With the exception of Médée, the operas of Cherubini are largely unknown territory these days. Even the overtures feature only very occasionally in the concert hall. Since they are works of more than passing interest, it is therefore a pleasure to welcome this ArkivCD reissue of a 1991 programme by the Academy of St. Martin in the Fields, conducted by Neville Marriner.
 
Much of Cherubini’s best work for the opera house was written in Paris, under the influence of the Italian Giovanni Viotti (1753-1824), well described by Basil Deane as a “violinist, composer and musical entrepeneur”. It was at his prompting that Cherubini came to live in Paris in 1788. Less than perfect timing, of course, since it was the year before the revolution. In the context of the real dangers of the situation and under the political pressures – which prompted a concentration on certain kinds of libretti – Cherubini had no choice but to try to adapt himself to the new conventions. Operatically that initially meant works, often known as ‘rescue’ operas, in which the virtuous (and politically ‘correct’) were maltreated and imprisoned by the evil (and politically ‘incorrect’) before being eventually and triumphantly rescued. In Cherubini’s operas this ‘rescue’ was often not from literal imprisonment but by means of escape to an alternative place. This sense of tension and release plays some part in a number of these overtures.
 
There are many good things here. Eliza, ou Le voyage aux glaciers du Mont St-Bernard is set, somewhat improbably, amidst the snows of the Alps, and the final rescue is from an avalanche. The overture has dignity, a pleasant pastoral theme and a kind of picturesque grandeur (without any signs of the avalanche). The overture to Anacréon is a work of some delicacy and charm, music of real grace. The overture to Les Abencérages, ou L’Étendard de Grenade shows off Cherubini’s skills as an orchestrator to good effect, and entertainingly interweaves themes from the main body of the opera. L’Hôtelerie portugaise is a one-act comic opera – appealing to rather different tastes and requirements after the traumatic experience of the Terror. The music is sprightly and inventive, with echoes of ‘La Folia’ at one point.
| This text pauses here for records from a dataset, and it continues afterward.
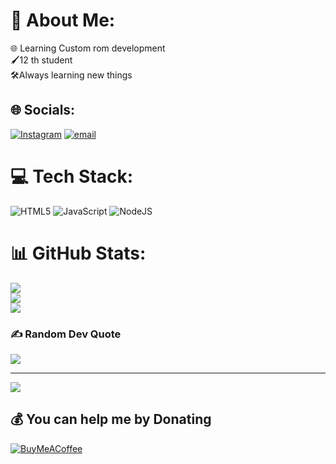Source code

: 
# 💫 About Me:
🌐 Learning Custom rom development <br>🖌️12 th student <br>🛠️Always learning new things


## 🌐 Socials:
[![Instagram](https://img.shields.io/badge/Instagram-%23E4405F.svg?logo=Instagram&logoColor=white)](https://instagram.com/d4rk_911) [![email](https://img.shields.io/badge/Email-D14836?logo=gmail&logoColor=white)](mailto:sudeepyadav7272@gmail.com) 

# 💻 Tech Stack:
![HTML5](https://img.shields.io/badge/html5-%23E34F26.svg?style=for-the-badge&logo=html5&logoColor=white) ![JavaScript](https://img.shields.io/badge/javascript-%23323330.svg?style=for-the-badge&logo=javascript&logoColor=%23F7DF1E) ![NodeJS](https://img.shields.io/badge/node.js-6DA55F?style=for-the-badge&logo=node.js&logoColor=white)
# 📊 GitHub Stats:
![](https://github-readme-stats.vercel.app/api?username=gensis01&theme=dark&hide_border=false&include_all_commits=true&count_private=true)<br/>
![](https://nirzak-streak-stats.vercel.app/?user=gensis01&theme=dark&hide_border=false)<br/>
![](https://github-readme-stats.vercel.app/api/top-langs/?username=gensis01&theme=dark&hide_border=false&include_all_commits=true&count_private=true&layout=compact)

### ✍️ Random Dev Quote
![](https://quotes-github-readme.vercel.app/api?type=horizontal&theme=radical)

---
[![](https://visitcount.itsvg.in/api?id=gensis01&icon=0&color=0)](https://visitcount.itsvg.in)

  ## 💰 You can help me by Donating
  [![BuyMeACoffee](https://img.shields.io/badge/Buy%20Me%20a%20Coffee-ffdd00?style=for-the-badge&logo=buy-me-a-coffee&logoColor=black)](https://buymeacoffee.com/Mufasa01) 

  
<!-- Proudly created with GPRM ( https://gprm.itsvg.in ) -->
The overture to Médée is more familiar and, out by the side of the overture to L’Hôtelerie portugaise effectively illustrates something of Cherubini’s range. The dramatic qualities of the Médée overture are, to a degree, echoed in the well-made overture to Faniska (another ‘rescue’ opera).
 
One looks in vain for the overture to Lodoïska (1791) which did much to create the vogue for the ‘rescue’ opera, and the Concert Overture, written for the London Philharmonic Society, is a little on the ponderous side, doing relatively little with the material and ideas it contains. But, for the most part, the music on this disc is rewarding, adroitly constructed and full of attractive harmonic and melodic touches. Orchestra and conductor are on good form, though now and then a little more drive, a little more rhythmic bite wouldn’t have gone amiss.